** Aufgabe 1 **
Wiederhole aus der Rezension wortgetreu den Abschnitt, der mit den Worten „Karl Acham/Knut Wolfgang“ beginnt und mit „kart., 98 €.“ endet.
** Aufgabe 2 **
Fasse die Rezension in zwei Sätzen zusammen.

** Vorgegebener Text **

+ + + +

ARCHIV FÜR SOZIALGESCHICHTE
DEKORATION

Rezensionen aus dem Archiv für Sozialgeschichte online

Karl Acham/Knut Wolfgang Nörr/Bertram Schefold (Hrsg.), Der Gestaltungsanspruch der Wissenschaft. Aufbruch und Ernüchterung in den Rechts-, Sozial- und Wirtschaftswissenschaften auf dem Weg von den 1960er zu den 1980er Jahren (Aus den Arbeitskreisen "Methoden der Geisteswissenschaften" der Fritz-Thyssen-Stiftung), Franz Steiner Verlag, Tübingen 2006, 747 S., kart., 98 €.

Mit diesem dritten Sammelband zur Geschichte der Rechts-, Sozial- und Wirtschaftswissenschaften in den 1960er- bis 1980er-Jahren wird ein umfangreiches Publikationsprojekt abgeschlossen, das sich zuvor dem Zeitraum von 1900 bis 1920 bzw. den 1920er bis 50er Jahren zugewandt hatte. Die Beiträge zu diesem Band gehen auf zwei von der Fritz Thyssen Stiftung geförderte Tagungen in den Jahren 2003 und 2004 zurück.

+ + + +

** Extrahierte Einträge **
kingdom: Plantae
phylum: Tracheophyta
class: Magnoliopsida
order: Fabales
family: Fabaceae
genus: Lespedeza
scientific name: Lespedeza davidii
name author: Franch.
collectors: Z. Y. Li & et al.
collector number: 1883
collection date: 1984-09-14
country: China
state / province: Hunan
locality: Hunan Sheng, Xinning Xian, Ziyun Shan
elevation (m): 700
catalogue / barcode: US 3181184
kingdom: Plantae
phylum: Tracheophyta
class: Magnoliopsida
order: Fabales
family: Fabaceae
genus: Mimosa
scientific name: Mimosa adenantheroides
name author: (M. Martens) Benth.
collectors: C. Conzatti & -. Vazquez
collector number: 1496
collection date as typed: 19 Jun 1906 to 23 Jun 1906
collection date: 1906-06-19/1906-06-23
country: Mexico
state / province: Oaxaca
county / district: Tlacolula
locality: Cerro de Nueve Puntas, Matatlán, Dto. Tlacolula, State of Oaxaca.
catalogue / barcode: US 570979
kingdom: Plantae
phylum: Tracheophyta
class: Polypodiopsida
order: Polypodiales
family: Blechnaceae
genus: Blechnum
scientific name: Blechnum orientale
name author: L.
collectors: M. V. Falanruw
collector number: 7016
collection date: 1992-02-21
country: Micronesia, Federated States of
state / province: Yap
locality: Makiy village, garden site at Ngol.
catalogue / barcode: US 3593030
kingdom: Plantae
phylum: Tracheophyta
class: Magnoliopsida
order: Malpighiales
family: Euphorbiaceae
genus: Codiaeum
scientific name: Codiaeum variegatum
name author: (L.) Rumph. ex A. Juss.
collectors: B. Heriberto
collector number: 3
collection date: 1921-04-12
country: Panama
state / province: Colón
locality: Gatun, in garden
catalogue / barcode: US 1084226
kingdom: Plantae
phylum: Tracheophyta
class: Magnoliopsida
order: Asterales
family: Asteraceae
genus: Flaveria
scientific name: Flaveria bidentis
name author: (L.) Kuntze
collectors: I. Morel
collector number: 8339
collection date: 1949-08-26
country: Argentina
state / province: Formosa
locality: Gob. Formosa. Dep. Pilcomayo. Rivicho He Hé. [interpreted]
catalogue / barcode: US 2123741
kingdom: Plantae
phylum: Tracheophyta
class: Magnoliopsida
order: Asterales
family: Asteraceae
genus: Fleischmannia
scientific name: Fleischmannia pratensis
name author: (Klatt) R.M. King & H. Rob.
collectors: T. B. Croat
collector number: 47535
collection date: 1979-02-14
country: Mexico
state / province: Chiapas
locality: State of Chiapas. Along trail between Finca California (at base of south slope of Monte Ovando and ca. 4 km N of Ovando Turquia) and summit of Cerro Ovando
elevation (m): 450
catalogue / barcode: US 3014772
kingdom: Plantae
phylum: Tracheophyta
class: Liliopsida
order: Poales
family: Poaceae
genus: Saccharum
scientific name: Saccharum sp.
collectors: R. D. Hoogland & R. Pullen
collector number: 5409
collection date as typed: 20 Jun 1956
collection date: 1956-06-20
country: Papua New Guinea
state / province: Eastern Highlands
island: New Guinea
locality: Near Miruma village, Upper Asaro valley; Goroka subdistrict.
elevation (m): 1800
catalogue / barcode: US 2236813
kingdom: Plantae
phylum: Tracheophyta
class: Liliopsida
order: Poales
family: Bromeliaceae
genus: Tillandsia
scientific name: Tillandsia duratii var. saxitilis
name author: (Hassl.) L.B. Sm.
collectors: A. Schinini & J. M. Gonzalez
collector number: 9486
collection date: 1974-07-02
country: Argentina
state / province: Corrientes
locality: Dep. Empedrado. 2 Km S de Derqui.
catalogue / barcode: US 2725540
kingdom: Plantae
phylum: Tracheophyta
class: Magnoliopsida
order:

+ + + +

** Erwartete Ausgabe 1 **
Karl Acham/Knut Wolfgang Nörr/Bertram Schefold (Hrsg.), Der Gestaltungsanspruch der Wissenschaft. Aufbruch und Ernüchterung in den Rechts-, Sozial- und Wirtschaftswissenschaften auf dem Weg von den 1960er zu den 1980er Jahren (Aus den Arbeitskreisen "Methoden der Geisteswissenschaften" der Fritz-Thyssen-Stiftung), Franz Steiner Verlag, Tübingen 2006, 747 S., kart., 98 €.

** Erwartete Ausgabe 2 **
Der von Karl Acham, Knut Wolfgang Nörr und Bertram Schefold herausgegebene Sammelband ist der dritte Band zur Geschichte der Rechts-, Sozial- und Wirtschaftswissenschaften in den 1960er- bis 1980er-Jahren. Er schließt ein umfangreiches Publikationsprojekt ab, dessen frühere Bände sich den Jahren 1900 bis 1920 und den 1920er bis 50er Jahren widmeten, und seine Beiträge gehen auf zwei von der Fritz Thyssen Stiftung geförderte Tagungen in den Jahren 2003 und 2004 zurück.